I smiled. “I sort of wanted to see what things look like from up here. You've got the best view on the boat, don't you?”

“The pilot does. The boat is in his hands. The captain merely gives the orders.”

“Oh, I'll bet you do more than that.” I sensed that he wasn't going to respond to any flirting, so I made my tone more businesslike as I went on, “I was hopin', too, that you could tell me where to find Mr. Gallister. He
is
still on the boat, isn't he?”

“He is,” Williams replied with a frown. “I'm not sure it would be a good idea to disturb him, though. He's been on the phone with his attorneys all afternoon, and he's rather upset about their lack of progress.”

“Well, then, he needs a break,” I said. “Mark Lansing is working up a special show for tonight, so I thought I'd invite Mr. Gallister.”

“I'm not sure he'd be interested—” Williams began.

“Oh, it'll do him good,” I insisted. “I don't think he'll turn me down if I ask him personally.”

“Hmmmph,” the captain said.
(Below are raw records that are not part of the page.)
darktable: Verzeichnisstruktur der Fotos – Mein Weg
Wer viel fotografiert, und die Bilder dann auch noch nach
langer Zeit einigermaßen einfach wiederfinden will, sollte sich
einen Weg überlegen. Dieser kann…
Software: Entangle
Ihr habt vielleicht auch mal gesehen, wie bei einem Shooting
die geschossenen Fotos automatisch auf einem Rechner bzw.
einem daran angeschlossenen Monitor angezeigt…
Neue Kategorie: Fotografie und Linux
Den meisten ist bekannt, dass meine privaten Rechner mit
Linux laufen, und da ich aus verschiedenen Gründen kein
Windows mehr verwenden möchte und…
I had a pretty good idea what he was thinking. He was bound to know about Gallister's reputation as a womanizer, and clearly he didn't approve of it. But after a moment he went on, “Mr. Gallister is in his private suite. He keeps it for use here on the boat. He's quite interested in the riverboat era, you know. Much of the décor on the
Southern Belle
was suggested by him.”

So that was why some of it looked like it came out of a fancy whorehouse, I thought, but I kept that notion to myself. I also couldn't help but wonder what Gallister had used his private suite for in the past. I figured I had a pretty good idea.

“If you could just tell me where to find that suite…”

He hesitated, and I could tell that he didn't really want to answer my question. But then he said, “It's on the third deck. Go past the offices and you'll find an unmarked door. That leads into an anteroom. But I must insist on one thing, Ms. Dickinson, if you want to bring any more tours on the
Southern Belle
…”

“What's that, Captain?”

“I didn't tell you where to find him,” he said in a flat, hard voice. I knew in that moment that Captain Williams didn't like Charles Gallister. Gallister might own the
Southern Belle
, but in the captain's mind, the riverboat belonged to
him
. He probably didn't like seeing it used as a gambling den, and he dang sure didn't like Gallister bringing his girlfriends on it.